Recovering women writers of the Renaissance
When Ramie Targoff teaches her women’s literature class at Brandeis, she begins with Virginia Woolf ’s long essay, “A Room of One’s Own,” paying particular attention to the section in which Woolf invents a fictional sister for William Shakespeare to describe the impossibility of a literary career for a woman in the Renaissance.
Woolf wasn’t entirely wrong, Targoff says: “It was incredibly hard to be a woman, period, let alone a woman writer, during the Renaissance!” But halfway through researching her own book about four English women writers of Shakespeare’s era, she found that Woolf had known of at least two of them.
“It came to me a little bit as a shock that she was burying some of the evidence,” says Targoff.
In “Shakespeare’s Sisters: How Women Wrote the Renaissance,” Targoff profiles the lives and works of Mary Sidney, Aemelia Lanyer, Elizabeth Cary, and Anne Clifford, whose works of poetry, drama, and memoir illuminate not only their literary brilliance but also the world in which they lived.

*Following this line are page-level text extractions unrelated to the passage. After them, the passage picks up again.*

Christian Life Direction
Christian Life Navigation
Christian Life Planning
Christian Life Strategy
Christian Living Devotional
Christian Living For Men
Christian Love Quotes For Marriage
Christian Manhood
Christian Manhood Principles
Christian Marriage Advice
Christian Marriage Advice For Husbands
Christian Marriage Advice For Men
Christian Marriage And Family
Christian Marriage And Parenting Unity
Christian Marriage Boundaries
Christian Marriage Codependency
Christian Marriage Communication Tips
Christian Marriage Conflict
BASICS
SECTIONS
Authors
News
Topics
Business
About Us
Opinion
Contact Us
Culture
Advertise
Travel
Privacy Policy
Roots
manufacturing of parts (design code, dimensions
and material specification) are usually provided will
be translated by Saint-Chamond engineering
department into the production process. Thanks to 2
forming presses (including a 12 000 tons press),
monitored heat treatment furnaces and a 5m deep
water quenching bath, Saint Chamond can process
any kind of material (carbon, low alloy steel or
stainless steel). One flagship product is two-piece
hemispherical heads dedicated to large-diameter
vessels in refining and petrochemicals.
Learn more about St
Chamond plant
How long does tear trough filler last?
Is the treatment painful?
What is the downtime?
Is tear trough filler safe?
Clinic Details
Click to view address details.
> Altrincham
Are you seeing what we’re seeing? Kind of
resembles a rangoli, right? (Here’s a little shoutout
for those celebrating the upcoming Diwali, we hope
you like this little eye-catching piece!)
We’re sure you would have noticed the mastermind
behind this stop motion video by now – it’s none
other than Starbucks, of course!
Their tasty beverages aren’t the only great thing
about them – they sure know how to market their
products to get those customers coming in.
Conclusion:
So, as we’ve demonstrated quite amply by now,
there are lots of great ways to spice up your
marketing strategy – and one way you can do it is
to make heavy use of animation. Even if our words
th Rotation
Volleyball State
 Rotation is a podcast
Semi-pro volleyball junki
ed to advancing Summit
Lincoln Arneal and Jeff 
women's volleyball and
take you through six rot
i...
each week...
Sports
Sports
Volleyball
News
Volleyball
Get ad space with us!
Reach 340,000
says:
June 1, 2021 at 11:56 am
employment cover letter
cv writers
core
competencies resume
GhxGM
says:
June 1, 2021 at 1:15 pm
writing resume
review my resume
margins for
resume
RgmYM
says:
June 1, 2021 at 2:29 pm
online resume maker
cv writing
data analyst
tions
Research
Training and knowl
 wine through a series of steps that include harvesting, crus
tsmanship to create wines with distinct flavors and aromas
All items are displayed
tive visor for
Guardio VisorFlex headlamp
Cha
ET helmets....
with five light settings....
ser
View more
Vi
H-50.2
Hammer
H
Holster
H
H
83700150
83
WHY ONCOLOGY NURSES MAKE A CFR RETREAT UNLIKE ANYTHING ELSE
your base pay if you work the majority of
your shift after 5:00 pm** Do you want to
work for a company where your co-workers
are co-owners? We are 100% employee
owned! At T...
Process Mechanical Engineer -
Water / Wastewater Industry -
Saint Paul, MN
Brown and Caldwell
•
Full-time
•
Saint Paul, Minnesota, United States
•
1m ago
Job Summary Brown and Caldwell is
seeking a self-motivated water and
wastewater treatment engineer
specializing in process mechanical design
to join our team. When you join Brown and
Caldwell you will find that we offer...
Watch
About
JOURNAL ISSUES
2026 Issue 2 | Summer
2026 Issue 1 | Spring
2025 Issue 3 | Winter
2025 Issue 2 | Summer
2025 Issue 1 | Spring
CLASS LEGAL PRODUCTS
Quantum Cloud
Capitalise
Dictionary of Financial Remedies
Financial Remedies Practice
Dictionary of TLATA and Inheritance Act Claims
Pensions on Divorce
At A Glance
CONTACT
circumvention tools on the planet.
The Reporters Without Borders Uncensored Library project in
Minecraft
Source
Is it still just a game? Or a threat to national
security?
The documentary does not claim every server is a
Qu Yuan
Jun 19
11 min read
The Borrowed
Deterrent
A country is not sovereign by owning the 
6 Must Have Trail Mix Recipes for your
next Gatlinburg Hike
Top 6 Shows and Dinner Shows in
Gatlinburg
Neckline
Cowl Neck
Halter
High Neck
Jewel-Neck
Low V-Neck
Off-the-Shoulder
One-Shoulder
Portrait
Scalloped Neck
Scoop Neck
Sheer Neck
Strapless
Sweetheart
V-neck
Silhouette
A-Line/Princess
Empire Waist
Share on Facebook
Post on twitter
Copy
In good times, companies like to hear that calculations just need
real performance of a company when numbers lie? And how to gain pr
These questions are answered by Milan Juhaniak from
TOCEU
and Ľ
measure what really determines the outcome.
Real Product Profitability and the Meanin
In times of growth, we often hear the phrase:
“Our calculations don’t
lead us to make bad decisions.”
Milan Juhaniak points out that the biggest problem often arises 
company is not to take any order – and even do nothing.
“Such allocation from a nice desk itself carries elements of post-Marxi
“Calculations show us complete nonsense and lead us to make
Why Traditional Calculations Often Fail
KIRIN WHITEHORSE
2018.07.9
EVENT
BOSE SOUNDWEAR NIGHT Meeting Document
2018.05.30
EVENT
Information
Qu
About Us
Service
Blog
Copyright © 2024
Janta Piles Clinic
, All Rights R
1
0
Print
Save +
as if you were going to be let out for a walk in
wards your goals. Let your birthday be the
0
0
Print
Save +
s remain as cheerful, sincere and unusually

“All of my understanding of what women’s lives were really like came from history books or from men’s representations of women,” says Targoff. “To start reading the women and learning about their lives, you realize what a hard path they had.”
All four women found their writing careers interrupted by events in their personal lives, from childbirth to widowhood. Worse, these four writers were themselves written out of literary history for centuries.
“Until I started working on these women, I had never read a single word written by a woman in the Renaissance,” says Targoff. “And that’s after two degrees in Renaissance literature.”
Targoff hopes the book will introduce these writers to a wider readership, and readers to a more expansive understanding of a time and place that included so many more voices than the ones we’ve studied for centuries.
“In my case I’m writing about women. As we know, people are recovering all kinds of voices – from different ethnicities, backgrounds, social positions and so on,” she says. “We’re changing what history looks like. And I’m honored to be a part of that.”